WRITTEN PROBLEM: Extract the line that contains "dynamic real-time deformability" and every line after it through the end of the records below, exactly as written, leaving out any pictures.

SUPPLIED INFORMATION:
* START *
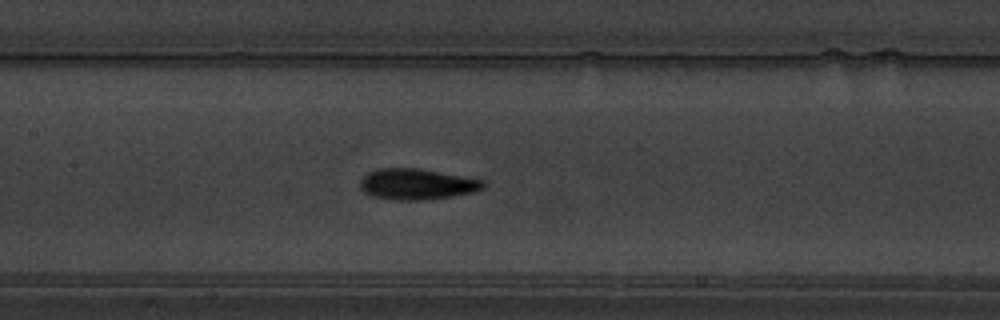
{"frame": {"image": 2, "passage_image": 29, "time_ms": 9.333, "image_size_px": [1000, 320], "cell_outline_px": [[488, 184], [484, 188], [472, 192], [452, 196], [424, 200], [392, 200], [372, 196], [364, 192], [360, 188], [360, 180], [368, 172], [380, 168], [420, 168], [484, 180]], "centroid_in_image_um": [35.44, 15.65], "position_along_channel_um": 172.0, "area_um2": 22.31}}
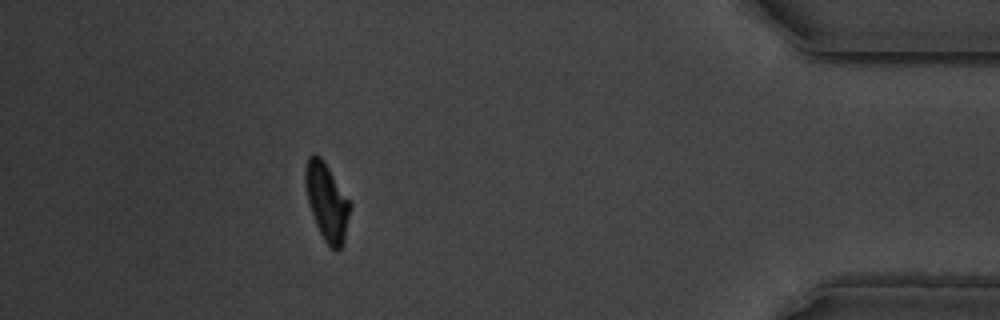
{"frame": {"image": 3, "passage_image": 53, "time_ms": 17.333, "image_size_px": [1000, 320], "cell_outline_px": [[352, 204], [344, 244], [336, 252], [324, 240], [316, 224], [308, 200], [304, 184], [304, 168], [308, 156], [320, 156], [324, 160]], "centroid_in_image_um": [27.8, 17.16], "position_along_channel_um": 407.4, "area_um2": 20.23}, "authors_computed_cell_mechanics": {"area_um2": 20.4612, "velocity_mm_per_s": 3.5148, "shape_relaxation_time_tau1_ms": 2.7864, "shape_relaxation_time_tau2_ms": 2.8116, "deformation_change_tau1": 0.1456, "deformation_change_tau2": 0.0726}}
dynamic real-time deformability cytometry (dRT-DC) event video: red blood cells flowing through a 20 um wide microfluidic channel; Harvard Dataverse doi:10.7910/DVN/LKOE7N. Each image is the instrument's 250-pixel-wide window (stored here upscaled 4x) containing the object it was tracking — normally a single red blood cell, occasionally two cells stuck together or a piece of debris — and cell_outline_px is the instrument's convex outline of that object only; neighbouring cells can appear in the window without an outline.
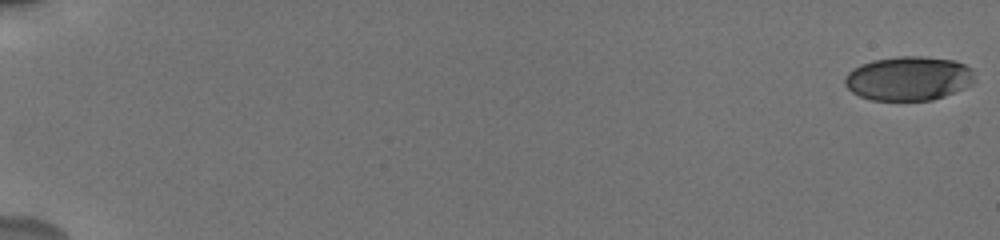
{"species": "human", "species_latin": "Homo sapiens", "temperature_condition": "cold", "stored_images_in_passage": 26, "camera_frame_rate_fps": 3000, "um_per_image_px": 0.085, "donor": {"sex": "male"}, "frame": {"image": 1, "passage_image": 1, "time_ms": 0.0, "image_size_px": [1000, 240], "cell_outline_px": [[976, 80], [972, 84], [964, 88], [944, 96], [932, 100], [872, 100], [860, 96], [852, 92], [844, 84], [844, 76], [852, 68], [860, 64], [872, 60], [896, 56], [924, 56], [952, 60], [964, 64], [972, 68]], "centroid_in_image_um": [77.22, 6.66], "position_along_channel_um": 7.8, "area_um2": 33.7}}
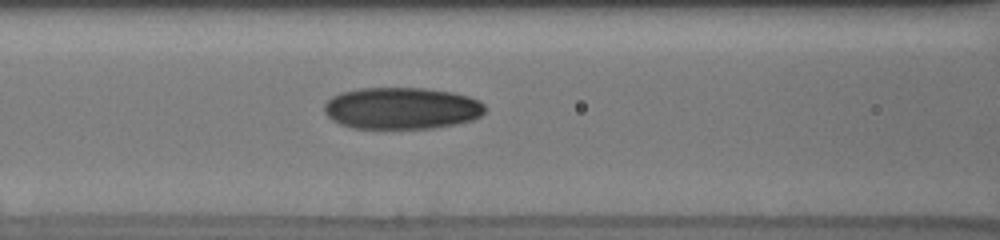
{"frame": {"image": 2, "passage_image": 22, "time_ms": 8.667, "image_size_px": [1000, 240], "cell_outline_px": [[488, 108], [480, 116], [472, 120], [456, 124], [432, 128], [352, 128], [340, 124], [332, 120], [324, 112], [324, 104], [332, 96], [340, 92], [360, 88], [424, 88], [452, 92], [468, 96], [480, 100]], "centroid_in_image_um": [34.15, 9.2], "position_along_channel_um": 132.5, "area_um2": 39.42}}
* END *
RESULT FOR THIS EXERCISE:
dynamic real-time deformability cytometry (dRT-DC) event video: red blood cells flowing through a 20 um wide microfluidic channel; Harvard Dataverse doi:10.7910/DVN/LKOE7N. Each image is the instrument's 250-pixel-wide window (stored here upscaled 4x) containing the object it was tracking — normally a single red blood cell, occasionally two cells stuck together or a piece of debris — and cell_outline_px is the instrument's convex outline of that object only; neighbouring cells can appear in the window without an outline.
{"species": "human", "species_latin": "Homo sapiens", "temperature_condition": "cold", "stored_images_in_passage": 26, "camera_frame_rate_fps": 3000, "um_per_image_px": 0.085, "donor": {"sex": "male"}, "frame": {"image": 1, "passage_image": 1, "time_ms": 0.0, "image_size_px": [1000, 240], "cell_outline_px": [[976, 80], [972, 84], [964, 88], [944, 96], [932, 100], [872, 100], [860, 96], [852, 92], [844, 84], [844, 76], [852, 68], [860, 64], [872, 60], [896, 56], [924, 56], [952, 60], [964, 64], [972, 68]], "centroid_in_image_um": [77.22, 6.66], "position_along_channel_um": 7.8, "area_um2": 33.7}}
{"frame": {"image": 2, "passage_image": 22, "time_ms": 8.667, "image_size_px": [1000, 240], "cell_outline_px": [[488, 108], [480, 116], [472, 120], [456, 124], [432, 128], [352, 128], [340, 124], [332, 120], [324, 112], [324, 104], [332, 96], [340, 92], [360, 88], [424, 88], [452, 92], [468, 96], [480, 100]], "centroid_in_image_um": [34.15, 9.2], "position_along_channel_um": 132.5, "area_um2": 39.42}}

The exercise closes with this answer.